It started at 5:30 pm in the house, and it ended about six hours later. On the radio, WQXR started at 8:00 pm in the East Coast and the broadcast ended around 12:30 am. I am not sure what was on tape and what, if anything, was heard live, but I do know that it was a very special event at the Metropolitan Opera.
Not everybody that was due to appear did, but at this kind of event that's to be expected. It would have been fun to have had Luciano Pavarotti serenade the General Director, but he didn't even show up, unlike Mirella Freni, to bid adieu to his former boss.
Plácido Domingo was there conducting and singing. His conducting was secure and pleasant, his singing was not. It was the first time that I have ever heard Domingo give a mediocre performance at a gala like this. Time waits for no man, and Domingo seems to have held its march well. It might have caught with him that evening. His zarzuela aria "No Puede Ser" sounded tight, and the staple "Granada" even tighter. He didn't even attempt to hit the climactic high B flat. However, I still think that Domingo is the operatic man of steel. I can totally see him rebounding and singing a great performance of something (operatic, I hope) in the near future.
Over the radio, the singer that came off sounding the best was baritone Dmitri Hvorostovsky in Posa's aria from the last act of Verdi's Don Carlo. And while we are at it, the second best singer of the evening was bass René Pape, who sang an amazing rendition of "Ella Giammai M'amo" from the same opera. I can't wait for Pape to sing the role of King Philip after hearing this aria, and I can't wait to hear Dmitri in the role of Posa again. Their fresh young voices made veterans like Domingo, James Morris, and Samuel Ramey sound really old.
By the way, where was Bryn Terfel? I would have loved to have heard some Wagner or Mozart from him.

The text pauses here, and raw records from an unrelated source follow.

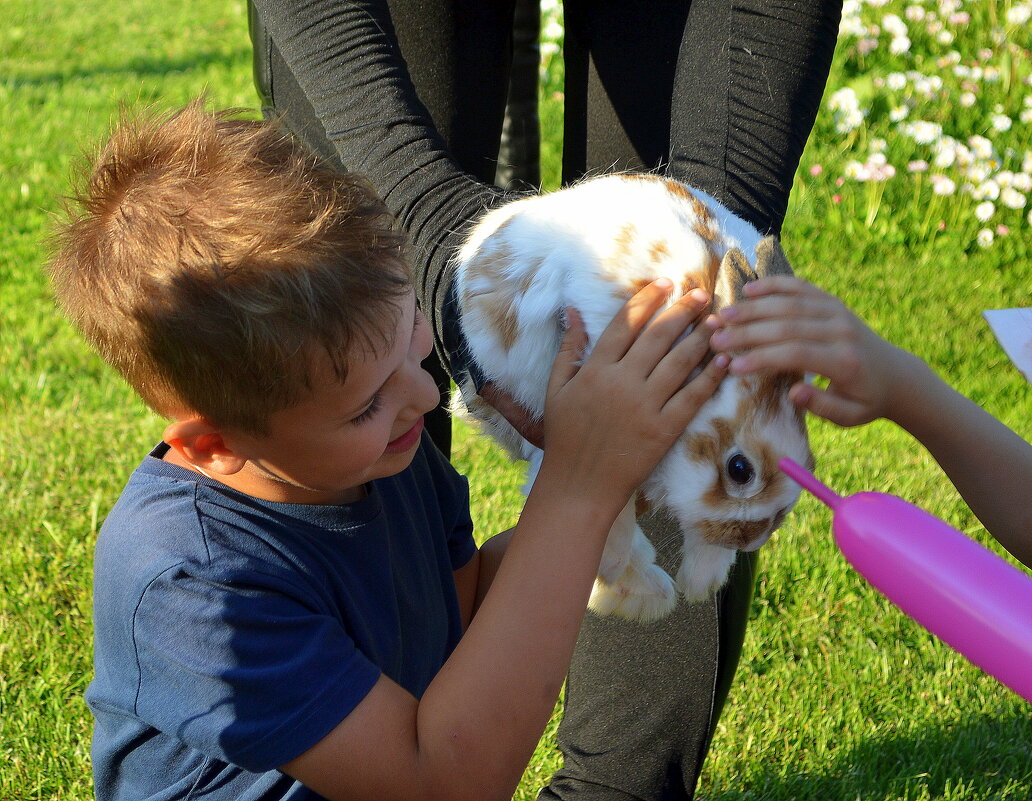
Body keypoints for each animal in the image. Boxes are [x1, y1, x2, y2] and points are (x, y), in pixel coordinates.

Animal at [454, 173, 813, 627]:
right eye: (739, 469)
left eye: (808, 463)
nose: (750, 541)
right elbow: (609, 508)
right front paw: (619, 575)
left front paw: (700, 583)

I hope that there are plans to issue highlights from the evening in DVD. The show will be broadcast on PBS June 1st, so I am sure that the DVD can't be far behind.
When Sir Rudolf Bing retired from the MET in 1972, DG issued an LP of the event featuring the greatest stars of that era. In some ways, the Volpe Gala tried to mimic that incredible event, even to the extend of having a funny song composed just for the occasion (and sung by Deborah Voigt) in the same vein as when Regina Resnik serenaded Sir Rudolf with new words to "Chacon a Son Gout," from Die Fledermaus. Needless to say, the new song just could not compare to the re-worded Strauss composition.
It was a memorable event, but not a perfect one, not by a long shot. Still, I would like to see the video, and I will most likely purchase the DVD of the event when it is issued.
1 comment:
Oh, he's sang a memorable opera performance subsequently!